Melons that were brought up the river from South America out of season. Ham from Parma. Foods that passed for a caress from
a woman long dead, a woman he imagined had loved him as a child.

He had sex because he was beautiful. It was beauty’s burden to be made available. He had sex because there was a moment during
the act of love in which he forgot who he was, forgot everything, forgot his father and his mother and his tiny idiot sister,
forgot the beatings and the curses that Ralph had hurled against his flesh, and Ralph cold sober, sober and cold, over and
over, willing him to hell and he a child of eight, when it began. In sex, he ceased thinking and became only being, all movement
and pleasure and expertise. He lived in a sexual frenzy because sometimes, afterward, he could sleep for an hour or two.

“Don’t tell me about it. Don’t talk about him.”

“Whatever you want.”

Catherine was an exception, the woman he came back to again and again. The woman who was all he understood of love. She had
been savaged by her life and her face was still beautiful, her body untouched by disease. She knew what she was getting into;
she saw into his soul and wasn’t burned by the fire.

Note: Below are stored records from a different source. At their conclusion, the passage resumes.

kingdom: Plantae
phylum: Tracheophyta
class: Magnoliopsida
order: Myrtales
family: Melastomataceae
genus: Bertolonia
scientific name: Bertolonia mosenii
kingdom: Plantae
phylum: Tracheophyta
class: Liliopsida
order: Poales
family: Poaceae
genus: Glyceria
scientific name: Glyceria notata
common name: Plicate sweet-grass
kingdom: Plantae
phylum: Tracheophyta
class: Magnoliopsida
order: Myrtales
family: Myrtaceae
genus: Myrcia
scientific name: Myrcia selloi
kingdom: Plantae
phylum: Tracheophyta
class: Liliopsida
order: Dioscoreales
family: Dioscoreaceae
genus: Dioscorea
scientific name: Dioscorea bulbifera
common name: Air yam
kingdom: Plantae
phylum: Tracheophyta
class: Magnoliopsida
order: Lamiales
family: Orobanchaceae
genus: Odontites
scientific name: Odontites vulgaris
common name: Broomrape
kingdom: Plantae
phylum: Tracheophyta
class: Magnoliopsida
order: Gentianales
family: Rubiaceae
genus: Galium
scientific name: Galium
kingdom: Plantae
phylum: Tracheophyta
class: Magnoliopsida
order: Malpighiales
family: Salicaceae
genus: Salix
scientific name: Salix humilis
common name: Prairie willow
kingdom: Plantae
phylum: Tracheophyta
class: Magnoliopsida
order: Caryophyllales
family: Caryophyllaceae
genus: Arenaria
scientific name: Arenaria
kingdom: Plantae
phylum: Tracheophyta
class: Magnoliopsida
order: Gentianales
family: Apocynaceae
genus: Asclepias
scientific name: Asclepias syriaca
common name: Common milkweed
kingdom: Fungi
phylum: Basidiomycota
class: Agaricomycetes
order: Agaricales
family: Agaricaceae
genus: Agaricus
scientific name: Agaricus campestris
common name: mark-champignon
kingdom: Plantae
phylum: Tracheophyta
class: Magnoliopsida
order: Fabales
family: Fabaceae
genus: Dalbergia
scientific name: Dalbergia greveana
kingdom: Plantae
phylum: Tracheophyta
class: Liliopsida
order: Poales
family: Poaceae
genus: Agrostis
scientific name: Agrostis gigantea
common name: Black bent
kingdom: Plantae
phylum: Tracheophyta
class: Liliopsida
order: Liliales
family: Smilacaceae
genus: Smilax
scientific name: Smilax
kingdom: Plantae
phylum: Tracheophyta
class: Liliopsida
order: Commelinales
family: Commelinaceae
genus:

Alice was another exception. He had gotten drunk one night when Catherine was away marrying his father, and he had spotted
Alice as he staggered home in the dawn. She was standing, standing as though frozen, on the corner of a dark street, and he
had approached and said two words to her. They had had sex in less time than it would take to play the first movement of the
Moonlight Sonata. They had not said a single word, as though he were too bored and Alice merely mute.

“I know where she is.”

“Who?”

“Alice. She’s in Wild Cat Chute.”

Catherine turned away and covered her face with her hands. Tony Moretti smiled.